Gasparilla History and Legends
Where did the idea for Gasparilla come from?
The idea grew out of the desire to make the city’s annual May Day parade a bit more lively. Louise Francis Dodge, the Society Page editor for the Tampa Morning Tribune, discussed this need with George Hardee, a New Orleans-born engineer with the US Army Corps of Engineers. He suggested a Mardi Gras-style event but have the participants dress as pirates.
He gathered 50 young men and formed Ye Mystic Krewe of Gasparilla. Hardee and a few others enhanced an existing story about a pirate named Gaspar and basically created the Gasparilla we know today. The first parade of pirates was on horseback, with the pirates “invading” the 1904 May Day parade.
What is Gasparilla’s significance and why do we still celebrate it?
With a few exceptions (1907-1909; 1918-1919; 1942-1946; 1991; 2021) the city has celebrated Gasparilla and the pirate invasion every year since 1904. Ye Mystic Krewe of Gasparilla was founded that same year and is still the sponsoring Krewe for the parade today.
It has become a huge civic event that is directly tied to tourism. It has also become a way to celebrate the diverse and interesting history of the area, since there are now 70+ Krewes with ties to cultural heritage, historic events, and local historic figures.

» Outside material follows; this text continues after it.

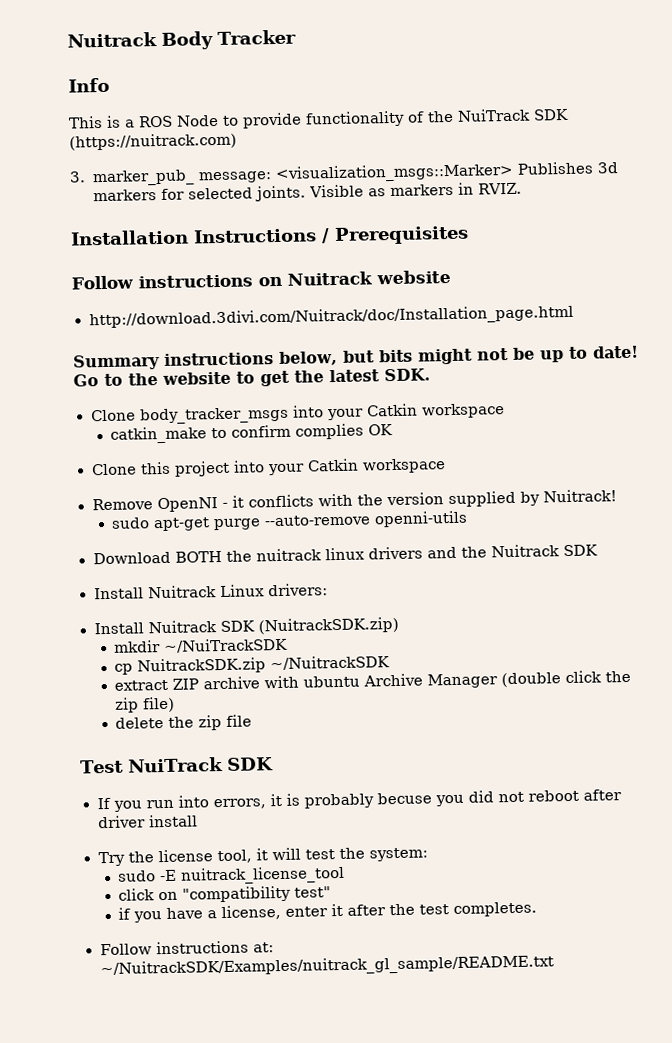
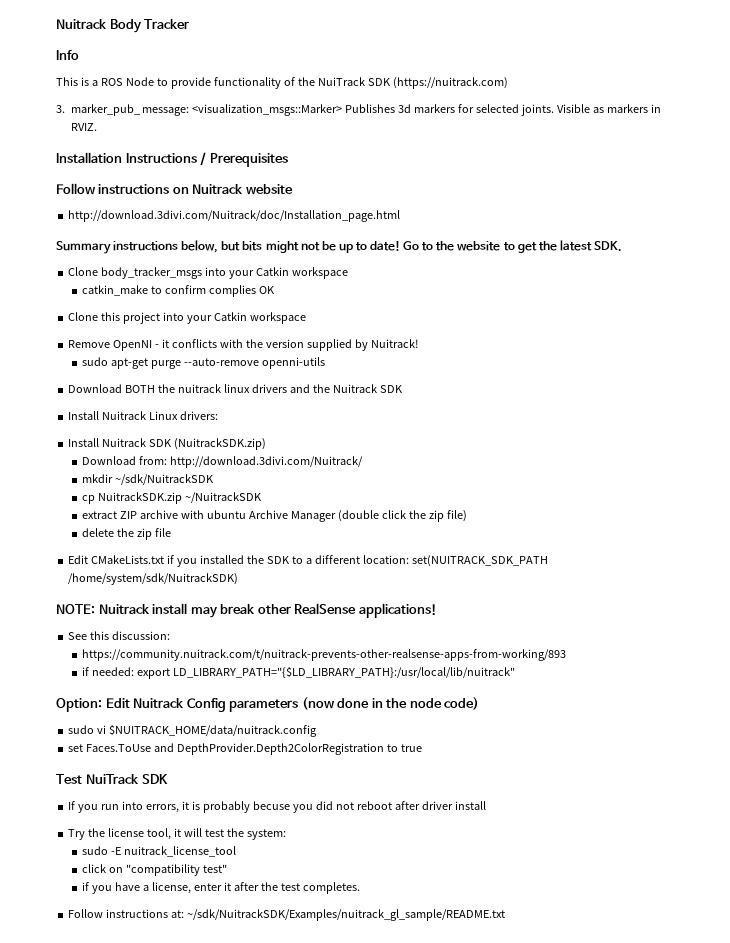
(399, 625) none -> [82,456,363,468] // Download from: http://download.3divi.com/Nuitrack/
[164,637,289,653] ~/NuiTrackSDK -> [115,474,215,485] ~/sdk/NuitrackSDK
(253, 720) none -> [68,555,548,567] [68,573,239,585] [56,603,437,618] [68,631,171,640] [82,649,567,661] [82,666,515,679] [56,697,480,712] [68,724,318,737] [68,743,422,755] // Edit CMakeLists.txt if you installed the SDK to a different location: set(NUITRACK_SDK_PATH /home/system/sdk/NuitrackSDK) // NOTE: Nuitrack install may break other RealSense applications! // See this discussion: // https://community.nuitrack.com/t/nuitrack-prevents-other-realsense-apps-from-working/893 // if needed: export LD_LIBRARY_PATH="{$LD_LIBRARY_PATH}:/usr/local/lib/nuitrack" // Option: Edit Nuitrack Config parameters (now done in the node code) // sudo vi $NUITRACK_HOME/data/nuitrack.config // set Faces.ToUse and DepthProvider.Depth2ColorRegistration to true
[99,954,554,979] ~/NuitrackSDK/Examples/nuitrack_gl_sample/README.txt -> [187,909,506,921] ~/sdk/NuitrackSDK/Examples/nuitrack_gl_sample/README.txt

Where does the legend of Jose Gaspar come from? Did he really exist?
As far as anyone has been able to determine, a Florida-based pirate named Jose Gaspar never existed. There is an 18th century story about an Indian Ocean pirate with that name, but it is from an Irish magazine that specialized in fiction.
The names on Florida’s west coast tied to the legend of Gaspar all pre-date his supposed time here. A man named Juan Gomez is credited as the one who possibly made up the Gaspar legend, and George Hardee and Ye Mystic Krewe of Gasparilla greatly enhanced it (including giving him the first name of Jose).
Other authors have embellished the legend since the creation of the Krewe in 1904. Edwin Lambright, who was a member of Ye Mystic Krewe, wrote what is generally considered to be the definitive history of Jose Gaspar in 1936 for the Krewe (written as if Gaspar was a real person).
Why do they throw beads and coins from the parade floats?
The idea of this is that the pirates are celebrating their capture of the city and parading in the streets. They have stolen so much treasure that they are now sharing it with everyone in the city. Coins have been part of Gasparilla since at least the 1920s, if not earlier.
Beads came much later, and there is some dispute between Ye Mystic Krewe and the Krewe of Venus about which Krewe was the first to throw beads.
Both got the idea from Mardi Gras, where beads came into use in the early 1980s. I think it was 1986 when beads were first introduced to Gasparilla.
Fun Fact: During the 1911 pirate invasion, a ship was used by the YMKG, but one was not owned by the group until 1937. The vessel was rightfully named “The Jose Gasparilla I”.
Almost twenty years later, in 1954, YKMG began building the world’s only fully capable pirate ship named “The Jose Gasparilla II”. The completion of the ship marked the 50 year anniversary of the first pirate invasion and the dawn of YMKG. The ship is a replica of a West Indiaman, a merchantman sailing ship from the 18th century. The ship is 165 feet long by 35 feet across the beam with three masts boasting 100 feet each.